In matrix form, this becomes $$ \left[\begin{array}{c} y_1[p]\\y_1[p+1]\\\vdots\\y_1[p+N-1]\end{array}\right] \approx \left[\begin{array}{cccc}y_2[2p] & y_2[2p-1] & \cdots & y_2[0]\\ y_2[2p+1] & y_2[2p] & \cdots & y_2[1]\\ \vdots & \ddots & \ddots & \vdots \\ y_2[2p+N-1] & y_2[2p+N-2] & \cdots & y_2[N-1] \end{array}\right] \left[\begin{array}{c}h_2[0]\\h_2[1]\\\vdots\\h_2[2p] \end{array}\right] $$ or more concisely $$ \underline{y}_1 \approx {\bf Y_2}\underline{h}_2 $$ The least squares solution for the equalizing filter coefficient vector is $$ \underline{h}_{2,LS} = \left({\bf Y_2^HY_2}\right)^{-1}{\bf Y_2^H}\underline{y}_1 $$

You can alternatively use LMS or RLS to do recursive updates to find/track $\underline{h}_2$.

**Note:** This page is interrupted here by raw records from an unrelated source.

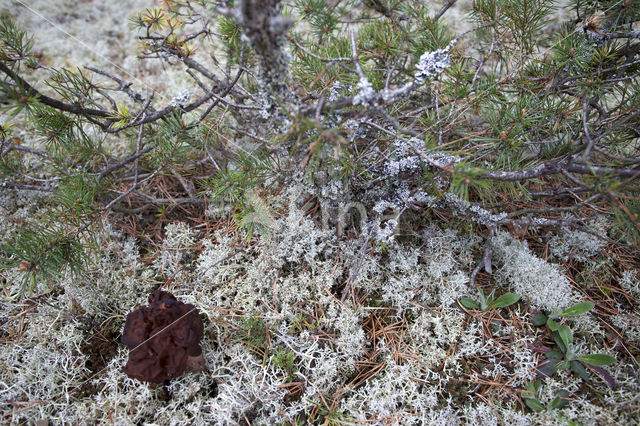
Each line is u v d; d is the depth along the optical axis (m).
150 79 3.24
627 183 1.60
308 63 2.08
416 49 2.30
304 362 2.01
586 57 2.00
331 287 2.28
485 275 2.36
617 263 2.35
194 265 2.40
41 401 1.91
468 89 2.21
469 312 2.19
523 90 2.14
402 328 2.17
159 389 1.95
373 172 2.09
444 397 1.98
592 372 1.98
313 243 2.29
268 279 2.26
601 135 1.92
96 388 1.99
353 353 2.04
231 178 1.80
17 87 1.61
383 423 1.85
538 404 1.87
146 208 2.62
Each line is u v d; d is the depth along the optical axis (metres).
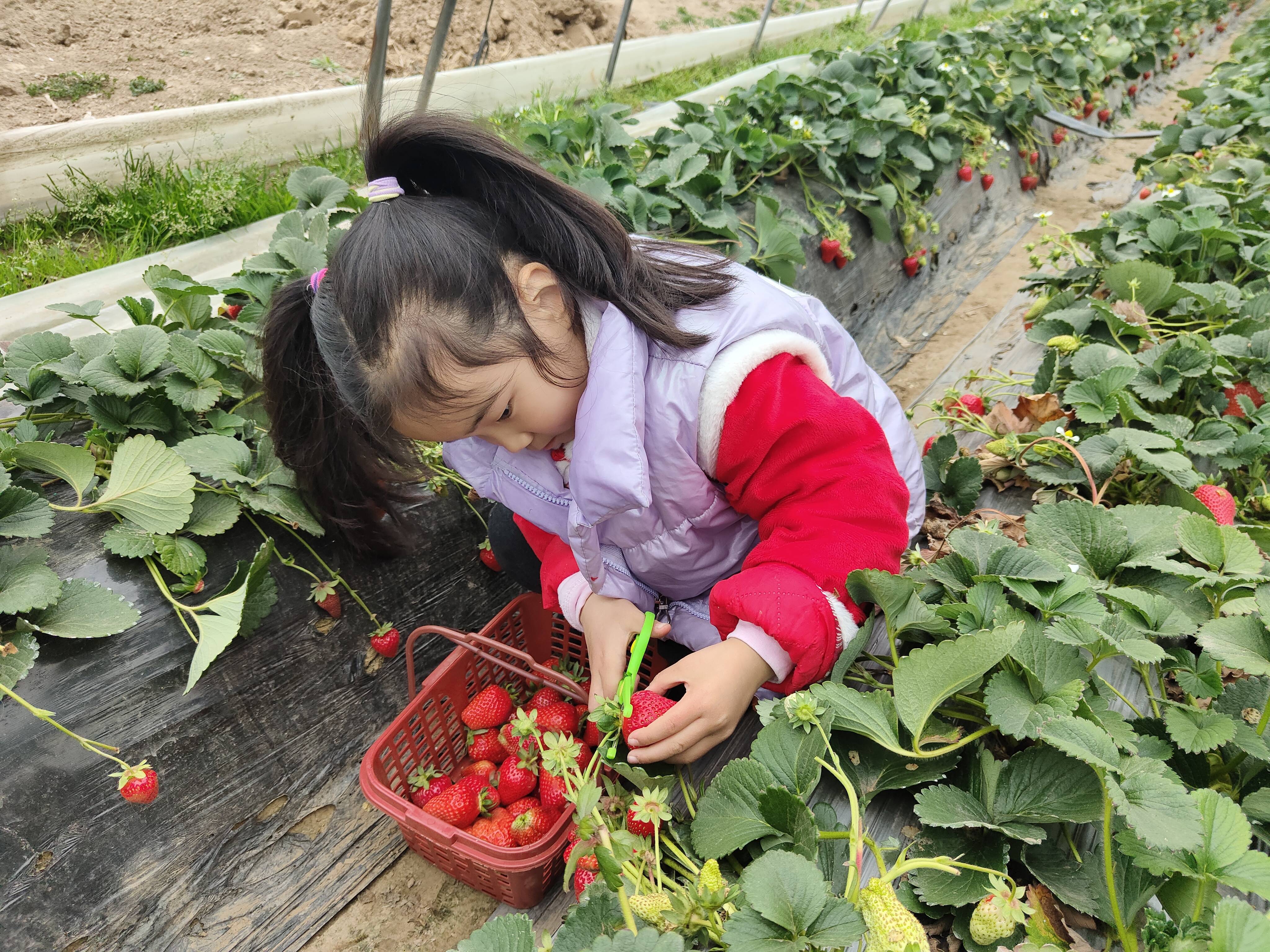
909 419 2.68
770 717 1.19
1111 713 1.16
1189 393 2.14
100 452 2.04
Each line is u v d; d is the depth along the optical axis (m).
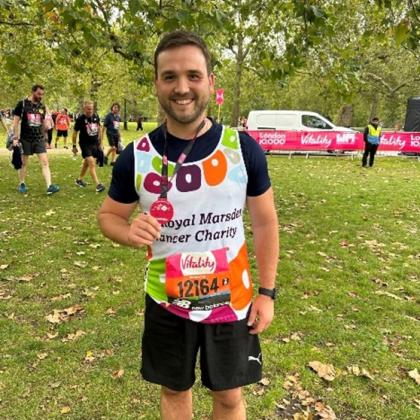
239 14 5.63
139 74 6.16
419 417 2.69
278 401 2.79
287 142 18.17
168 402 2.02
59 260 5.02
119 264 4.95
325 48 5.89
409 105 21.02
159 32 4.78
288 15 5.64
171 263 1.72
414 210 8.13
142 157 1.71
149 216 1.64
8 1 4.68
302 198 9.05
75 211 7.27
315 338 3.51
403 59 26.27
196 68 1.60
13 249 5.32
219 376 1.83
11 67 5.03
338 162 16.48
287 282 4.58
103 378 2.96
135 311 3.86
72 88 9.94
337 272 4.89
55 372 3.00
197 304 1.75
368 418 2.68
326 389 2.92
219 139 1.71
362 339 3.51
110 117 12.88
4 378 2.93
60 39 5.71
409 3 4.19
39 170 12.07
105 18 5.03
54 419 2.61
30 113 8.16
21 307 3.89
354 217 7.42
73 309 3.85
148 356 1.90
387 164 16.00
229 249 1.76
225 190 1.69
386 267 5.12
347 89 5.88
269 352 3.29
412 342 3.51
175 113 1.62
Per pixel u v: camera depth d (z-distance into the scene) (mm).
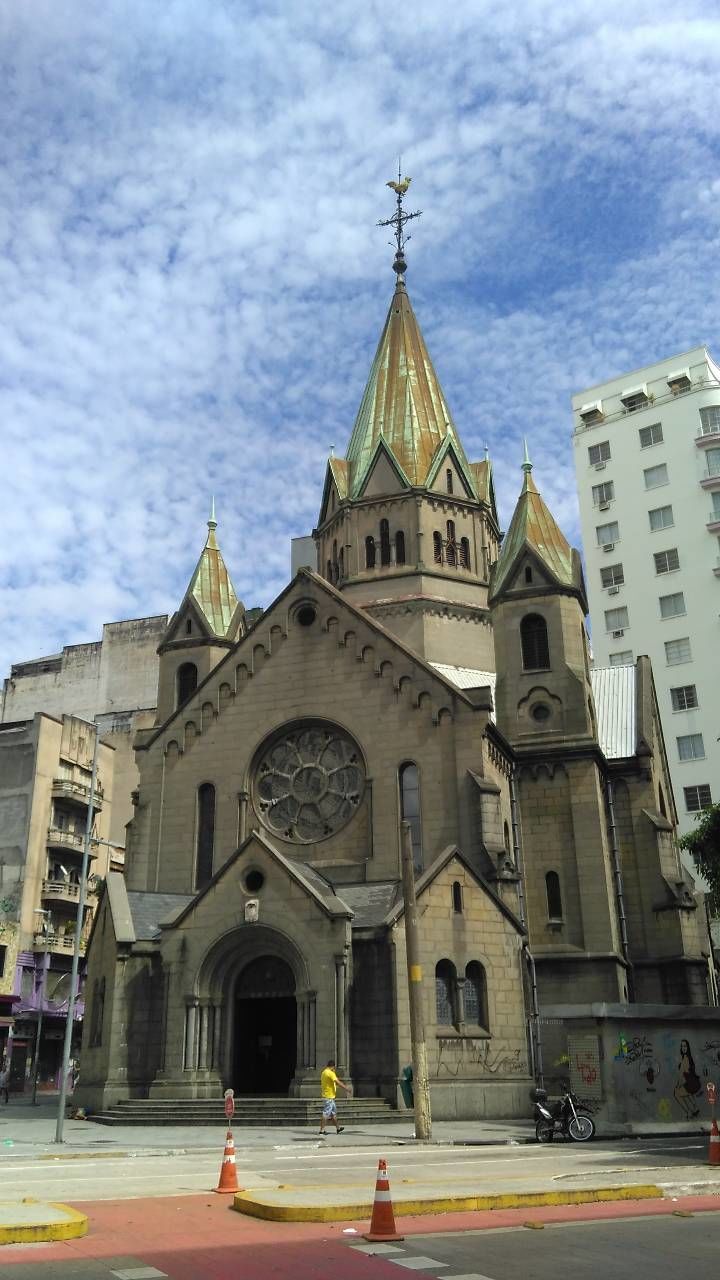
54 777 75375
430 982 37688
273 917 38125
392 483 65438
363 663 47375
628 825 51312
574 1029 32938
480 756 44156
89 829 34938
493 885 41562
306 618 49219
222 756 48312
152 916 42156
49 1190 18812
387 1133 31500
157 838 47906
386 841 44125
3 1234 13633
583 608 53281
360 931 37719
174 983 38781
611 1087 31969
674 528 98500
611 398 106875
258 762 47906
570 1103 29969
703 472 98500
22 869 70688
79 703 97562
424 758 45000
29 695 99500
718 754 90125
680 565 97125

One additional comment on equalizing one time series to the other: by choosing to equalize $\underline{y}_2$ to $\underline{y}_1$, we choose one spectral weighting - implicitly. If we instead equalized $\underline{y}_1$ to $\underline{y}_2$, we would have a slightly different spectral weight for the overall least squares fit. If the filters are relatively minor in magnitude variation over the signal band, the spectral weight difference is similarly minor, but if the equalizer filter response is quite different for the two cases (can just as well solve and analyze both), you will need to assess which is preferred/better and why.